*** The records ***

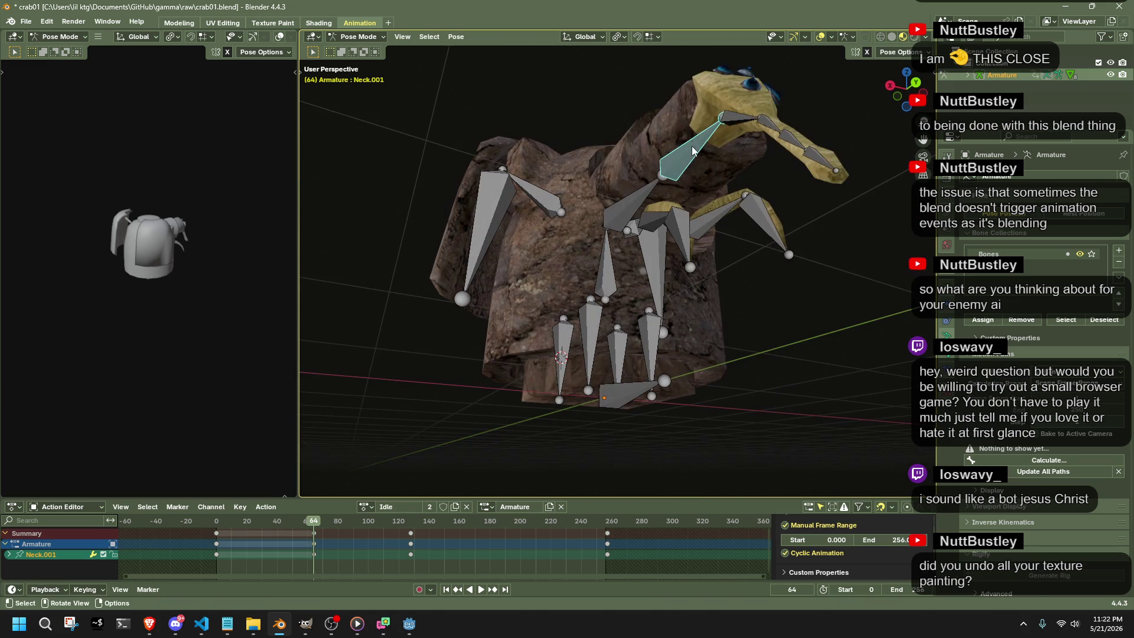
key(g)
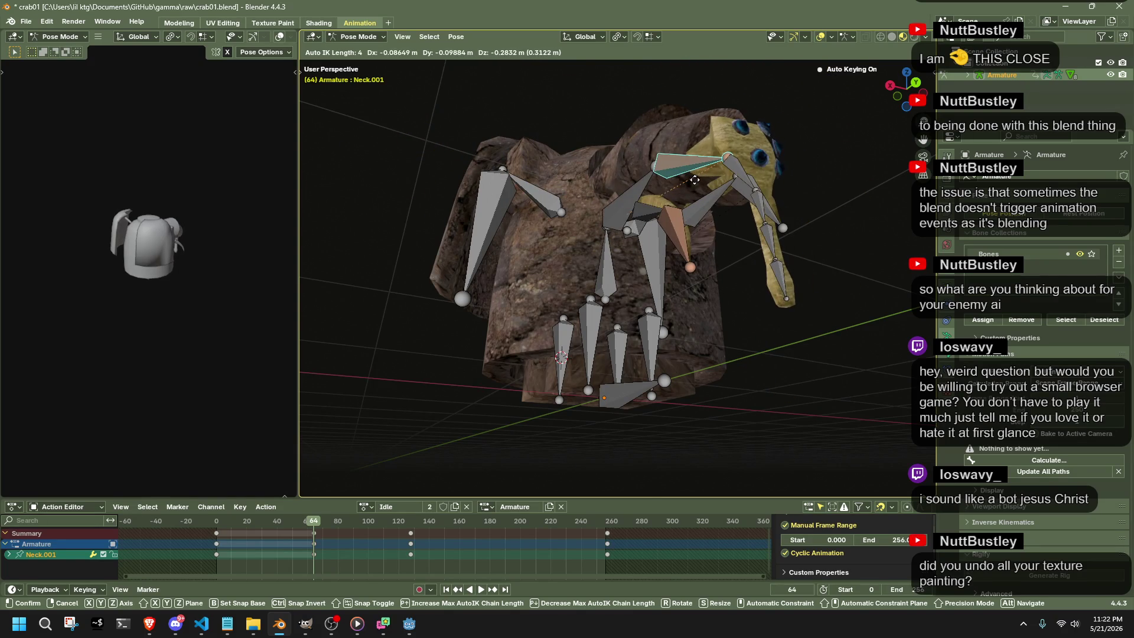
click(744, 222)
middle_drag(745, 222, 789, 229)
key(ctrl+z)
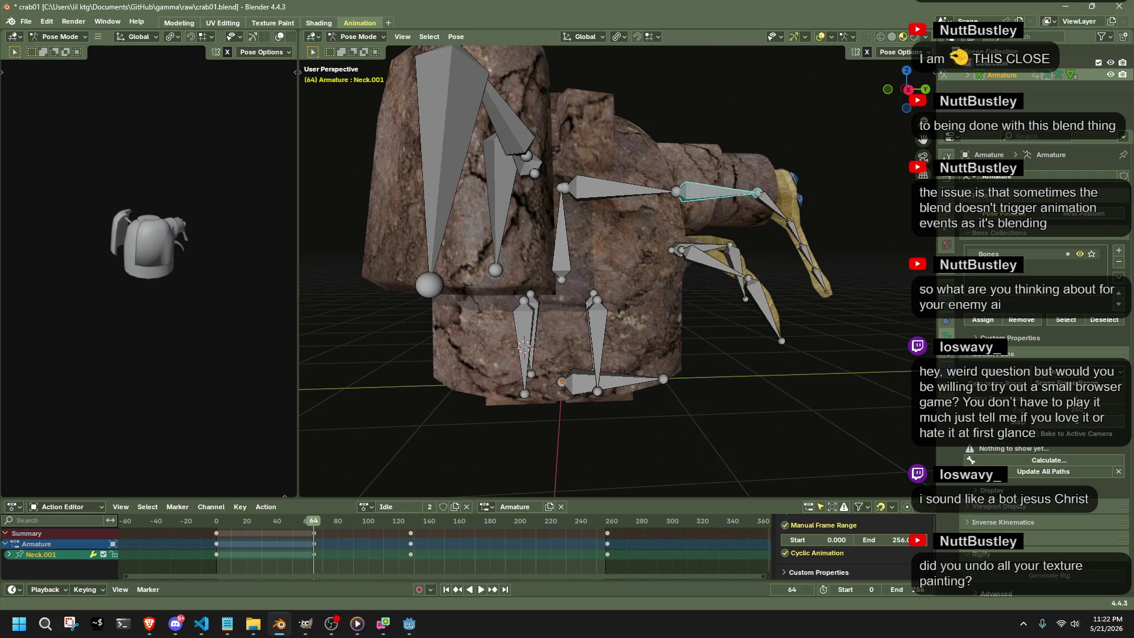
Trial-move Arm.001.R and Arm.R, undoing both to keep the right claw's pose.
click(774, 315)
key(g)
click(708, 206)
key(ctrl+z)
key(ctrl+z)
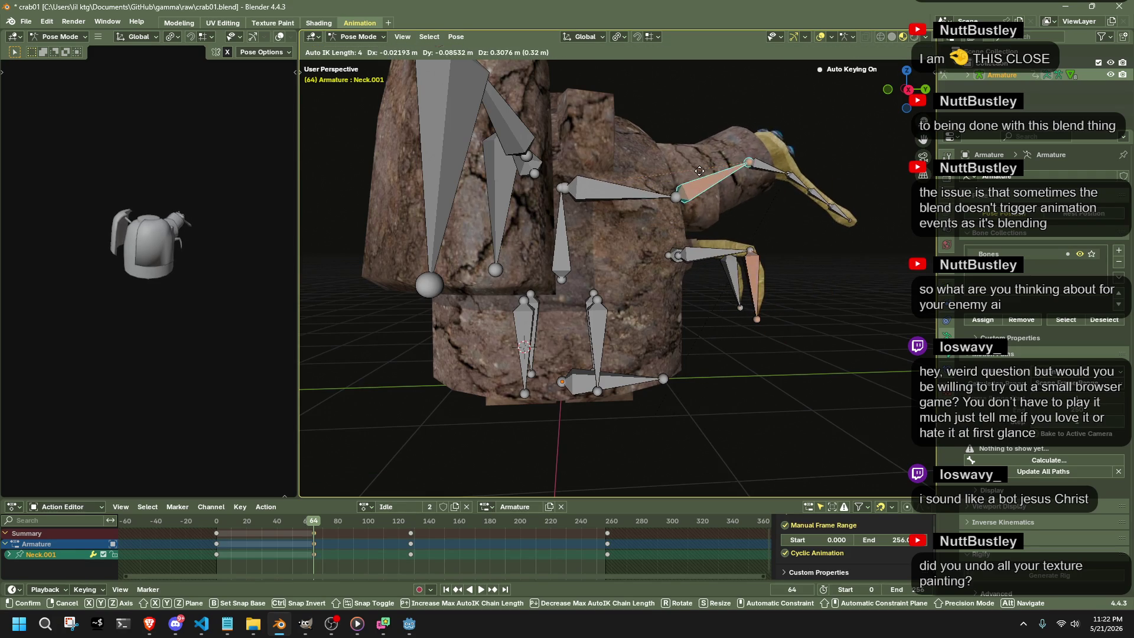
click(705, 255)
key(g)
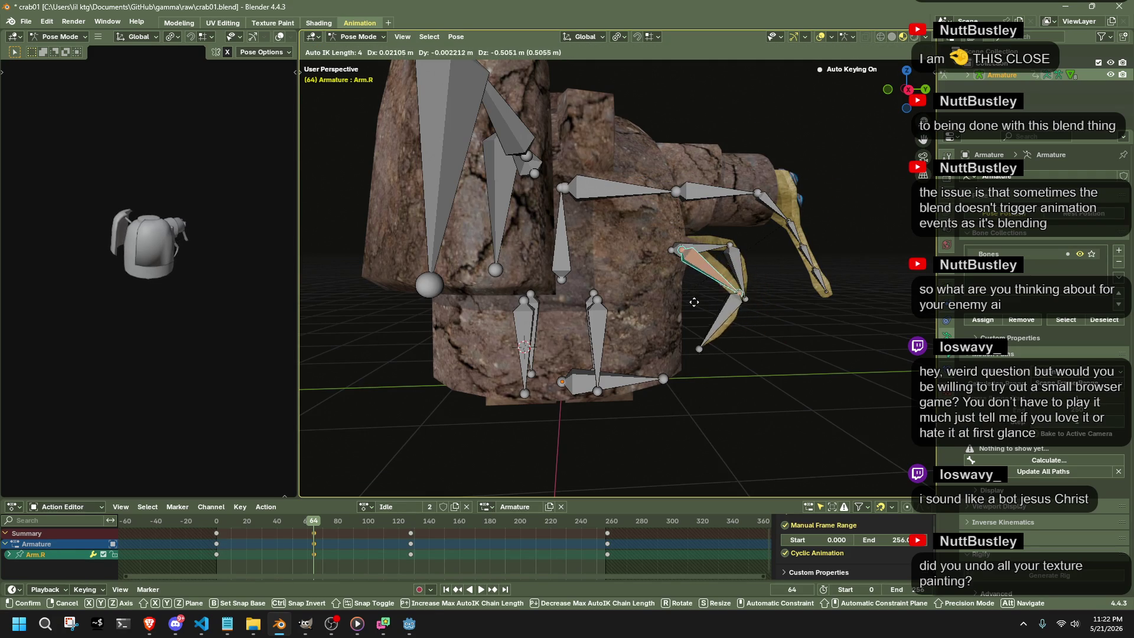
click(694, 304)
key(ctrl+z)
Repose the Arm.L claw chain and Arm.001.L bone at frame 64.
click(690, 244)
key(g)
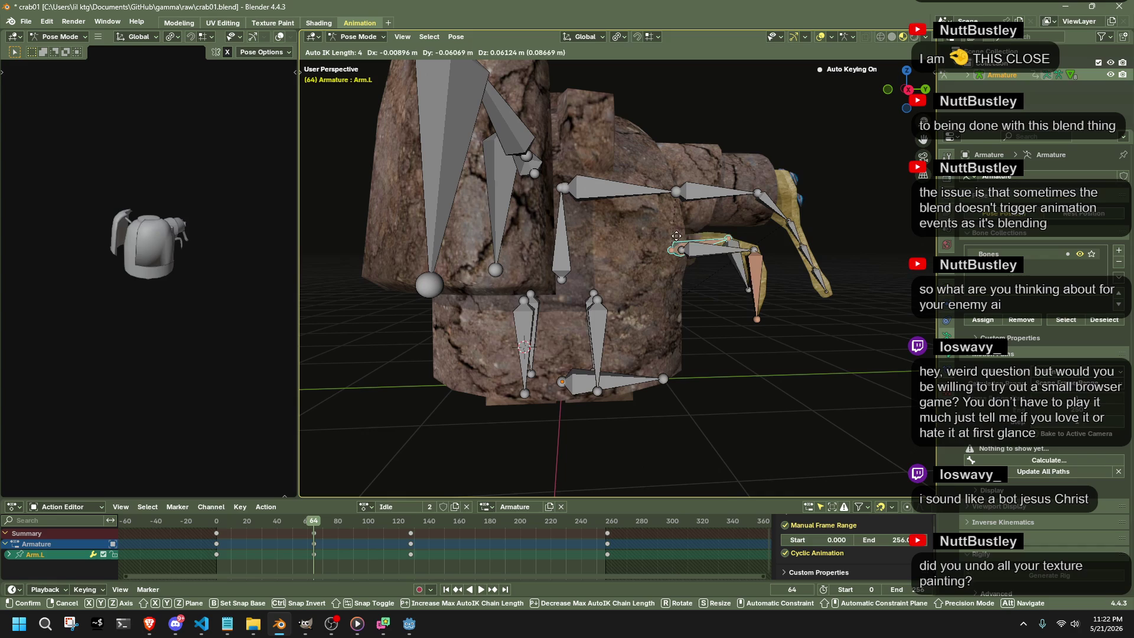
click(647, 243)
click(741, 279)
key(g)
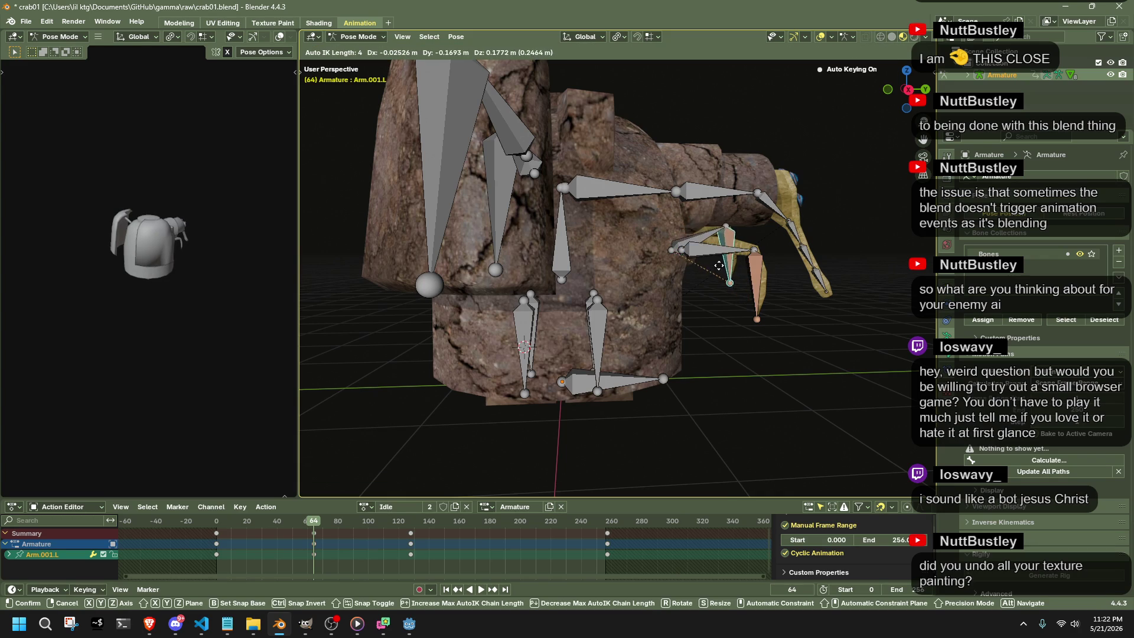
click(706, 273)
mouse_move(706, 272)
middle_down()
mouse_move(648, 375)
mouse_move(505, 364)
mouse_move(553, 336)
mouse_move(562, 298)
mouse_move(529, 314)
mouse_move(525, 373)
mouse_move(532, 353)
mouse_move(479, 319)
middle_up()
click(359, 36)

*** End of The records ***

What is being asked –
Among the records above, find each line containing the string "claw" and copy it.

Result below –
Trial-move Arm.001.R and Arm.R, undoing both to keep the right claw's pose.
Repose the Arm.L claw chain and Arm.001.L bone at frame 64.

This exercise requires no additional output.